JSXに関してはネットで検索してもらえればいくらでも情報は出てきますし、React公式ページでも詳細に紹介されています。簡単に説明すると、以下のようにJavaScript(ないしはTypeScript)の構文中に、XMLライクな構文を記述することが出来る、というものです。
const element = <h1 class="greeting">Hello, world!</h1>
Reactで採用されていることからも分かる通り、JSXの仕様を策定したのはFacebook社です。
TypeScriptとJSX
さて、このJSXですが、先にも述べた通り主に利用されるのはReactです。ですが、TypeScript1.6からReactからのフィードバックを受けてJSXがサポートされており、.tsxという拡張子であればコンパイルしてくれるようになりました。つまり、Reactが動作しないネイティブなJavaScript環境でもJSXが利用できる、ということになります。
JSXをコンパイルしてみる
では実際にtscコマンドで.tsxファイルをコンパイルしてみましょう。
まず、tsconfig.jsonの”compilerOptions”に、”jsx”: “react”を追加します。
{
"compilerOptions": {
"jsx": "react",
}
}
次に.tsxファイルを用意します。
function view() {
const element = <h1 class="greeting">Hello, world!</h1>
}
これをコンパイルするとsample.jsファイルが作成されます。
function view() {
const element = React.createElement("h1", { class: "greeting" }, "Hello, world!");
}
JSXで記述されていたところが、React.createElement()関数に置き換わりました。しかしこれではReact.createElement()関数をImportする必要があります。表題にある通り、Reactがないネイティブな環境でJSXを利用したい場合はどうすればいいのでしょうか?
jsxFactory
JSXの内部処理を指定したいときはjsxFactoryを利用します。実際にやってみましょう。

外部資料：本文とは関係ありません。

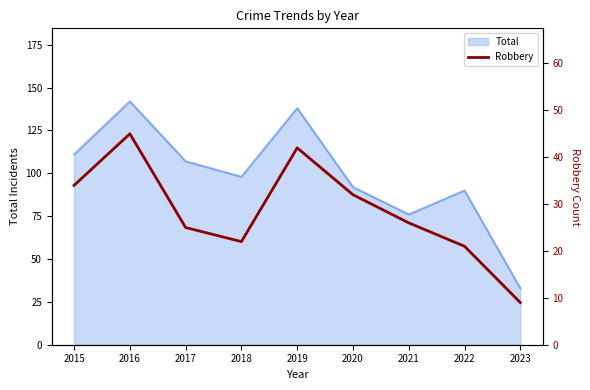

How many values exceed 26?

4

tsconfig.jsonの”compilerOptions”に、”jsxFactory”: “createElement”を追加します。
{
"compilerOptions": {
"jsx": "react",
"jsxFactory": "createElement",
}
}
次にjsxFactoryで指定したcreateElement関数を用意します。
function createElement(element: string, props: {[key: string]: string}, ...children: any[]): Element {
// 要素を作成
const elem: Element = document.createElement(element);
// 属性を設定
Object.keys(props || {}).forEach(x => elem.setAttribute(x, props[x]));
// 子要素を追加
elem.append(...children);
// 返却
return elem;
}
function view() {
const element = <h1 class="greeting">Hello, world!</h1>
}
やっていることはかなりシンプルです。要素を作成して、属性を設定して、子要素を追加しているだけです。今回は紹介ということで、型も適当ですし、いくつか処理を省略しています。
さて、これをコンパイルするとsample.jsファイルが作成されます。React.createElement()関数ではなく、今回作成したcreateElement()関数に置き換わっていることが分かります。
function createElement(element: string, props: {[key: string]: string}, ...children: any[]): Element {
// 要素を作成
const elem: Element = document.createElement(element);
// 属性を設定
Object.keys(props || {}).forEach(x => elem.setAttribute(x, props[x]));
// 子要素を追加
elem.append(...children);
// 返却
return elem;
}
function view() {
const element = createElement("h1", { class: "greeting" }, "Hello, world!");
}
おわりに
ネイティブなJavaScript環境でもJSXが利用できることがなんとく分かったかと思います。今回は紹介ということで、かなり大事なことを省略しています。実際に上記のコードをコンパイルすると、JavaScriptファイルは出力されるものの、型に関するエラーが出力されます。本当はJSX.IntrinsicElementsを定義する必要があるためです。
他にはFlagmentやFunctionComponentなども考慮する必要がありますね。